▸ Assignment
Every entry must reappear in your answer exactly as written, though its pictures must not.
START Dataset entries
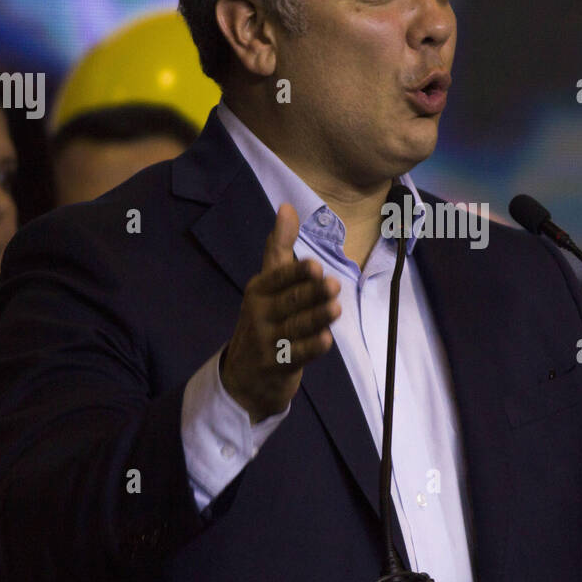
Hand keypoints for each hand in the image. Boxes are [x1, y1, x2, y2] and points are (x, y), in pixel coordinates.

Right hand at [220, 204, 340, 421]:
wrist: (245, 375)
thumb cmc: (264, 319)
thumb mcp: (267, 283)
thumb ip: (279, 246)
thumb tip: (287, 207)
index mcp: (259, 291)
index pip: (278, 279)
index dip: (296, 273)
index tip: (315, 266)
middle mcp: (260, 314)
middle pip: (290, 302)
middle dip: (311, 294)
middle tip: (333, 285)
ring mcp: (267, 342)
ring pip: (296, 328)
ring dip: (317, 318)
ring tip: (336, 309)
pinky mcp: (277, 366)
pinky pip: (297, 355)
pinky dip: (311, 348)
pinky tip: (326, 340)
END Dataset entries
▸ Problem solution
Hand keypoints for each hand in the image. Boxes are [x1, y1, x2, y2] and points are (x, y), in pixel coordinates.

Right hand at [220, 204, 340, 421]:
wrist: (245, 375)
thumb cmc: (264, 319)
thumb mcp: (267, 283)
thumb ip: (279, 246)
thumb tip: (287, 207)
index mcp: (259, 291)
index pip: (278, 279)
index dip: (296, 273)
index tip: (315, 266)
middle mcp: (260, 314)
middle pip: (290, 302)
middle dip: (311, 294)
middle tip: (333, 285)
ring mcp: (267, 342)
ring pip: (296, 328)
ring dip: (317, 318)
ring tip: (336, 309)
pinky mcp: (277, 366)
pinky pip: (297, 355)
pinky dip: (311, 348)
pinky tip: (326, 340)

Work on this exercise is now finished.